Extract provided:

====================

Bitcoin was built in 2009 by Satoshi to escape government money. In 2026 one of its offspring, Tether, holds 141 billion dollars of US government debt, the 17th largest holder on earth, ahead of Germany and the UAE.
The crypto industry bought roughly 40 billion dollars of US Treasuries in 2024, and the sector now sits above 322 billion dollars. The rebellion did not defeat the system it was built to escape. The system absorbed it, wrote it into law, and is now fighting over who gets to run it.
The first Bitcoin block ever mined carried a sentence about the government bailing out the banks. The whole point was exit, money no state could print that would never again fund the machine.
Set that beside what the machine's most successful product does. A “stablecoin” holds its dollar peg by parking your real American dollars in short-term US Treasury bills. So every dollar sent into a stablecoin to leave the banking system is lent straight back to the government you were leaving. The escape hatch is a funding pipe.
The turn almost nobody has named is that this was not an accident the state stumbled into. It is a strategy it is running on purpose, out loud.

====================

Information provided:
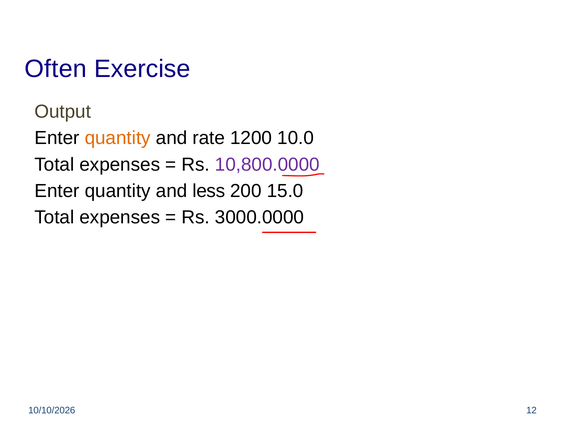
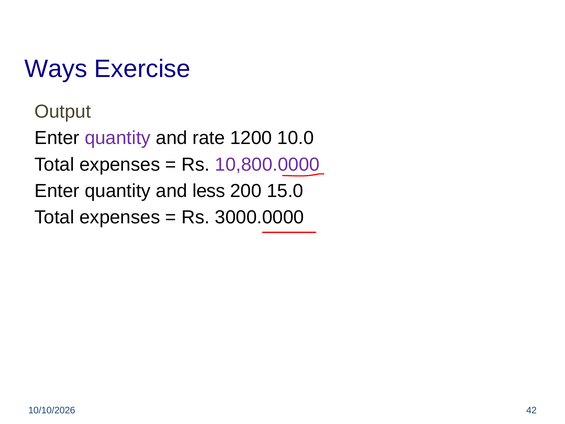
Often: Often -> Ways
quantity at (118, 138) colour: orange -> purple
12: 12 -> 42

====================

Problem set:
1) Reproduce the passage on Bitcoin and Treasury debt from "Set that beside" up to and including "purpose, out loud.".
2) Using the passage on Bitcoin and Treasury debt, answer these:
(a) How much US government debt does Tether hold in 2026?
(b) What did the first Bitcoin block ever mined carry?
(c) Where does a stablecoin park real dollars to hold its peg?
3) Carry on the passage on Bitcoin and Treasury debt, starting after its final sentence.

In response:
1)
Set that beside what the machine's most successful product does. A “stablecoin” holds its dollar peg by parking your real American dollars in short-term US Treasury bills. So every dollar sent into a stablecoin to leave the banking system is lent straight back to the government you were leaving. The escape hatch is a funding pipe.
The turn almost nobody has named is that this was not an accident the state stumbled into. It is a strategy it is running on purpose, out loud.

2)
(a) 141 billion dollars.
(b) A sentence about the government bailing out the banks.
(c) In short-term US Treasury bills.

3)
The Treasury Secretary Scott Bessent wrote, in public, that stablecoins will lead to a surge in demand for US Treasuries. The 2025 law that legitimized the industry did it by requiring every coin to be backed by dollars and short government debt, conscripting every new stablecoin into financing the deficit. The empire did not lose to the rebels. It passed a law that drafted them. Promise fulfilled by POTUS Trump!
The fight now is over the spoils, not the principle. Jamie Dimon, who once called Bitcoin a fraud, now warns the setup will eventually blow up, while admitting his bank JPMorgan has to build its own blockchain and its own coin to compete.
Coinbase lobbies to let stablecoins pay interest. Banks lobby to forbid it, firing over 8,000 letters at the Senate, because yield-bearing digital dollars would pull deposits straight from their vaults. Nobody there is arguing about freedom from the state anymore. They are arguing about who collects the float on the rebellion.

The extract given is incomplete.